Marzio Strassoldo di Graffembergo (December 23, 1939 – January 5, 2017) was the president of the Province of Udine (Italy). He was born in Gorizia. According to a poll of January 2008, he was the least popular president of all of the 105 provinces of Italy. He was forced to resign on 7 December 2007 after a motion of no confidence

== Electoral fraud ==
On September 27, 2007, an investigation by the newspaper Messaggero Veneto revealed a sale of a vote package from an independent list headed by Italo Tavoschi (420 votes) in exchange for a managerial position in the province of Udine.

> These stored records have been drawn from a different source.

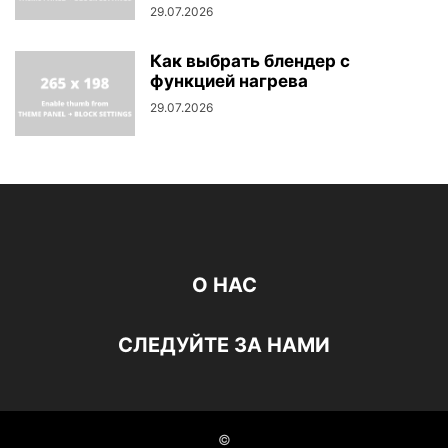
29.07.2026
Как выбрать блендер с
функцией нагрева
29.07.2026
О НАС
СЛЕДУЙТЕ ЗА НАМИ
©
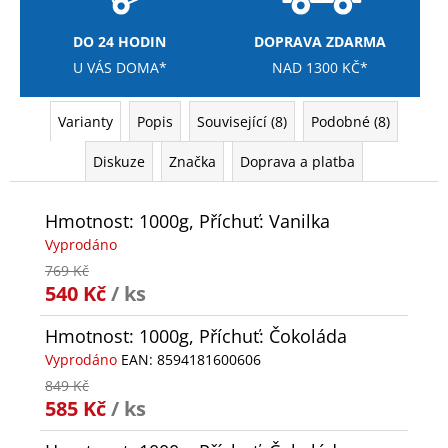
DO 24 HODIN
DOPRAVA ZDARMA
U VÁS DOMA*
NAD 1300 KČ*
Varianty
Popis
Související (8)
Podobné (8)
Diskuze
Značka
Doprava a platba
Hmotnost: 1000g, Příchuť: Vanilka
Vyprodáno
769 Kč
540 Kč
/ ks
Hmotnost: 1000g, Příchuť: Čokoláda
Vyprodáno
EAN:
8594181600606
849 Kč
585 Kč
/ ks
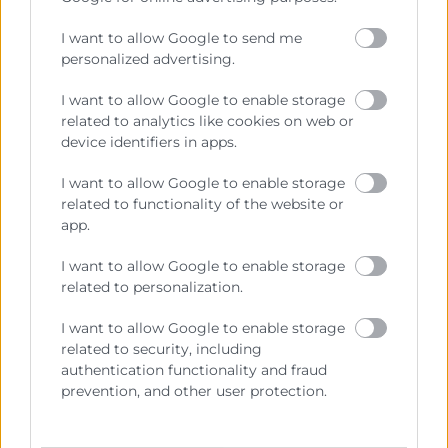
I want to allow Google to send me
personalized advertising.
He llegit i accepte la
Política de Privacitat
I want to allow Google to enable storage
related to analytics like cookies on web or
device identifiers in apps.
I want to allow Google to enable storage
related to functionality of the website or
app.
I want to allow Google to enable storage
related to personalization.
Cámara València es una corporación de derecho público,
I want to allow Google to enable storage
colaboradora de las Administraciones Públicas, dedicada a:
related to security, including
authentication functionality and fraud
Prestar servicios a las empresas.
prevention, and other user protection.
Representar, promocionar y defender los intereses
generales del comercio, la industria y la navegación.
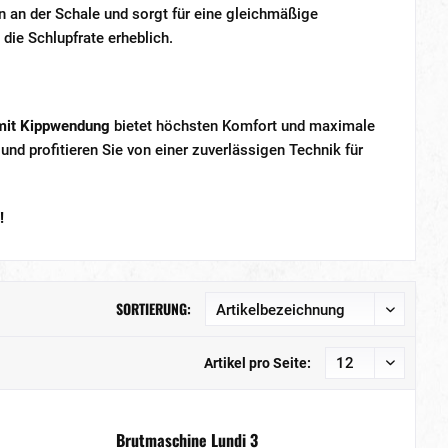
 an der Schale und sorgt für eine gleichmäßige
ie Schlupfrate erheblich.
 mit Kippwendung
bietet höchsten Komfort und maximale
d profitieren Sie von einer zuverlässigen Technik für
!
SORTIERUNG:
Artikel pro Seite:
Brutmaschine Lundi 3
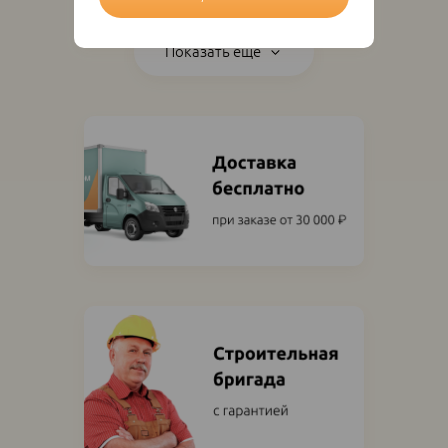
Показать ещё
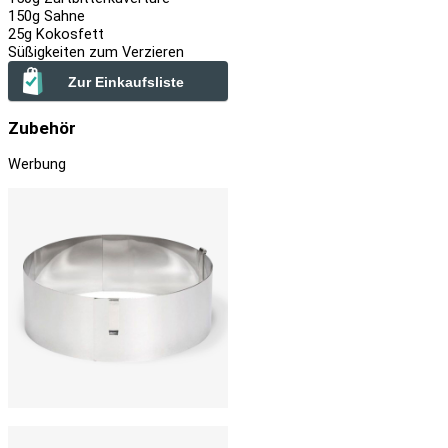
150
g Sahne
25
g Kokosfett
Süßigkeiten zum Verzieren
Zur Einkaufsliste
Zubehör
Werbung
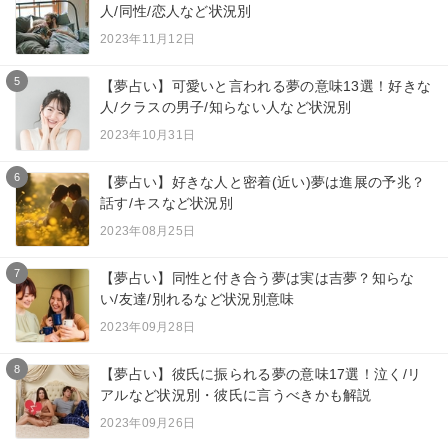
人/同性/恋人など状況別
2023年11月12日
5
【夢占い】可愛いと言われる夢の意味13選！好きな
人/クラスの男子/知らない人など状況別
2023年10月31日
6
【夢占い】好きな人と密着(近い)夢は進展の予兆？
話す/キスなど状況別
2023年08月25日
7
【夢占い】同性と付き合う夢は実は吉夢？知らな
い/友達/別れるなど状況別意味
2023年09月28日
8
【夢占い】彼氏に振られる夢の意味17選！泣く/リ
アルなど状況別・彼氏に言うべきかも解説
2023年09月26日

The fact was denounced by Tavoschi himself, who reported Strassoldo to the police for not having respected the agreement, because he did not hire him after being confirmed president, and bringing as proof a contract signed by both parties:

February 20, 2006 - Italo Tavoschi commits to support prof. Strassoldo at the next provincial elections, and does so entering a list headed by Strassoldo, presenting himself in one or more constituencies of the city, or, according to the president's wish, in other constituencies of the territory. President Strassoldo commits to recognize Italo Tavoschi, for this personal descent into the field, in case of electoral victory and consequent confirmation as President of the Province of Udine, and administrative job, for the minimum duration of three years, possibly renewable.

For the first time in Italy, a case of vote sale was found to be proven by a written agreement. President Strassoldo, on October 1, 2007, declared that he would resign from his post, but on October 19 he withdrew his resignation. He was sentenced to 6 months and 20 days in prison in September 2009.